REPUBLIKA.CO.ID, MANILA -- Seorang pimpinan kelompok militan yang terlibat langsung dalam penculikan dan eksekusi warga negara Kanada dan Jerman menjadi salah satu yang tewas oleh pasukan Filipina dalam bentrokan di sebuah pulau wisata pekan ini, kata militer, Kamis (13/4).
Pasukan Filipina menewaskan sedikitnya enam anggota Abu Sayyaf selama baku tembak di Pulau Bohol pada Selasa. Filipina juga kehilangan empat orang anggotanya.
Militer telah menemukan jasad Muamar Askali yang juga dikenal sebagai Abu Rami, mantan juru bicara Abu Sayyaf, sebuah kelompok yang terkenal karena pemerasan, pembajakan dan penculikan untuk meminta tebusan. Kepala Staf Angkatan Bersenjata Eduardo Ano menjelaskan Abu Rami sebagai pemimpin Abu Sayyaf yang sangat terkenal dan bertanggung jawab atas beberapa kekejaman.
Kelompok ini pada tahun lalu memenggal seorang warga Kanada bernama John Ridsdel dan Robert Hall. Selain itu seorang lansia dari Jerman bernama Jurgen Kantner turut mengalami nasib serupa pada Februari ketika permintaan uang tebusan sekitar Rp 8,1 miliar tidak dibayar.

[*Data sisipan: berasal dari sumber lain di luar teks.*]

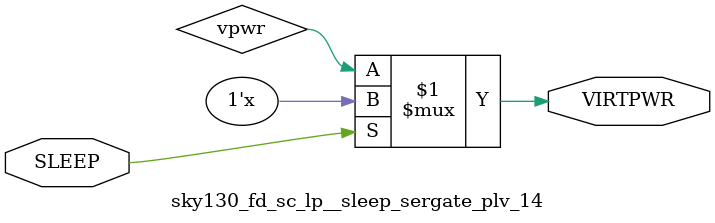
<source format=v>
/*
 * Copyright 2020 The SkyWater PDK Authors
 *
 * Licensed under the Apache License, Version 2.0 (the "License");
 * you may not use this file except in compliance with the License.
 * You may obtain a copy of the License at
 *
 *     https://www.apache.org/licenses/LICENSE-2.0
 *
 * Unless required by applicable law or agreed to in writing, software
 * distributed under the License is distributed on an "AS IS" BASIS,
 * WITHOUT WARRANTIES OR CONDITIONS OF ANY KIND, either express or implied.
 * See the License for the specific language governing permissions and
 * limitations under the License.
 *
 * SPDX-License-Identifier: Apache-2.0
*/


`ifndef SKY130_FD_SC_LP__SLEEP_SERGATE_PLV_14_FUNCTIONAL_V
`define SKY130_FD_SC_LP__SLEEP_SERGATE_PLV_14_FUNCTIONAL_V

/**
 * sleep_sergate_plv: connect vpr to virtpwr when not in sleep mode.
 *
 * Verilog simulation functional model.
 */

`timescale 1ns / 1ps
`default_nettype none

`celldefine
module sky130_fd_sc_lp__sleep_sergate_plv_14 (
    VIRTPWR,
    SLEEP
);

    // Module ports
    output VIRTPWR;
    input  SLEEP  ;

    // Local signals
    wire vgnd;
    wire vpwr;

    //       Name       Output   Other arguments
    pulldown pulldown0 (vgnd   );
    bufif0   bufif00   (VIRTPWR, vpwr, SLEEP    );

endmodule
`endcelldefine

`default_nettype wire
`endif  // SKY130_FD_SC_LP__SLEEP_SERGATE_PLV_14_FUNCTIONAL_V

</source>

Ano mengatakan Abu Rami mencoba meningkatkan reputasinya dan telah menjadi salah satu pemimpin atas Abu Sayyaf. Ia terlibat dalam usaha untuk menculik wisatawan di Bohol selama Pekan Suci di negara mayoritas beragama Katolik itu, yang kemudian berhasil digagalkan.
Ano mengatakan situasi di Bohol kini kembali normal meski pun pasukan keamanan masih mengejar militan lainnya yang terlibat dalam baku tembak. Bentrokan terjadi setelah Kedutaan Besar Amerika Serikat, Kanada, Australia dan Inggris memperingatkan warga negaranya tentang penculikan selama masa liburan dan disarankan tidak melakukan perjalanan ke Visayas Tengah, yang mencakup Cebu dan Bohol.

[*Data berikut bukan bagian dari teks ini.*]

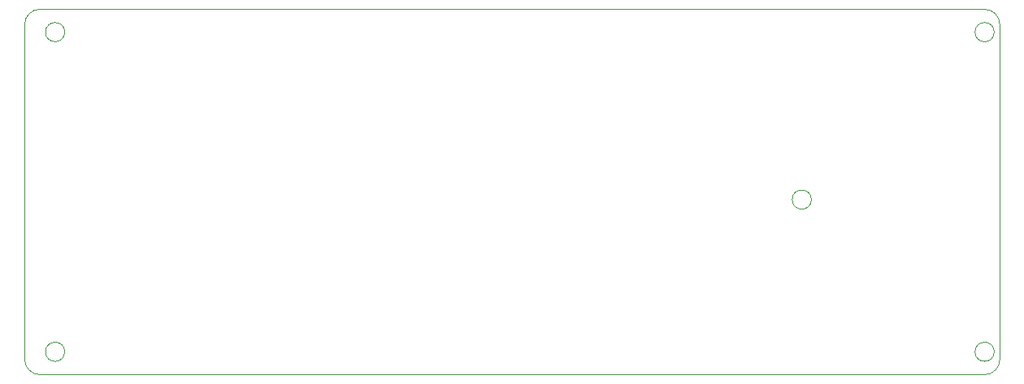
<source format=gm1>
G04 #@! TF.GenerationSoftware,KiCad,Pcbnew,(5.1.4)-1*
G04 #@! TF.CreationDate,2023-05-28T13:58:40-07:00*
G04 #@! TF.ProjectId,keypad,6b657970-6164-42e6-9b69-6361645f7063,rev?*
G04 #@! TF.SameCoordinates,Original*
G04 #@! TF.FileFunction,Profile,NP*
%FSLAX46Y46*%
G04 Gerber Fmt 4.6, Leading zero omitted, Abs format (unit mm)*
G04 Created by KiCad (PCBNEW (5.1.4)-1) date 2023-05-28 13:58:40*
%MOMM*%
%LPD*%
G04 APERTURE LIST*
%ADD10C,0.050000*%
G04 APERTURE END LIST*
D10*
X255793931Y-138112500D02*
G75*
G03X255793931Y-138112500I-1000181J0D01*
G01*
X255793931Y-104775000D02*
G75*
G03X255793931Y-104775000I-1000181J0D01*
G01*
X158956431Y-138112500D02*
G75*
G03X158956431Y-138112500I-1000181J0D01*
G01*
X158956431Y-104775000D02*
G75*
G03X158956431Y-104775000I-1000181J0D01*
G01*
X236743931Y-122237500D02*
G75*
G03X236743931Y-122237500I-1000181J0D01*
G01*
X154781250Y-138906250D02*
X154781250Y-103981250D01*
X254793750Y-140493750D02*
X156368750Y-140493750D01*
X256381250Y-103981250D02*
X256381250Y-138906250D01*
X156368750Y-102393750D02*
X254793750Y-102393750D01*
X154781250Y-103981250D02*
G75*
G02X156368750Y-102393750I1587500J0D01*
G01*
X156368750Y-140493750D02*
G75*
G02X154781250Y-138906250I0J1587500D01*
G01*
X256381250Y-138906250D02*
G75*
G02X254793750Y-140493750I-1587500J0D01*
G01*
X254793750Y-102393750D02*
G75*
G02X256381250Y-103981250I0J-1587500D01*
G01*
M02*

</source>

Militer Filipina telah menyatakan perang dengan Abu Sayyaf di Pulau Jolo dan Basilan, tetapi terhalang oleh besarnya populasi warga sipil di pulau-pulau tersebut. Abu Sayyaf berakar pada separatisme tapi aksinya sebagian besar berupa kejahatan dan pembajakan serta mencari keuntungan dari bisnis senjata moderen dan kapal cepat.
Militer telah berjuang untuk menekan pembajakan dengan kondisi perahu pembajak yang sulit dideteksi ketika mereka menargetkan kapal pukat yang bergerak lambat. Kapal dari Indonesia, Malaysia dan Vietnam sering menjadi sasaran dan awak kapal mereka diculik.
Pemerintah Filipina telah meminta bantuan internasional untuk berpatroli di Laut Sulu. Pemerintah Filipina juga mengatakan memiliki informasi intelijen kredibel bahwa beberapa pemimpin Abu Sayyaf berhubungan dengan kelompok radikal ISIS dengan maksud untuk membentuk cabang wilayah Selatan negara tersebut. Presiden Rodrigo Duterte telah memperingatkan potensi kontaminasi oleh ISIS di negaranya.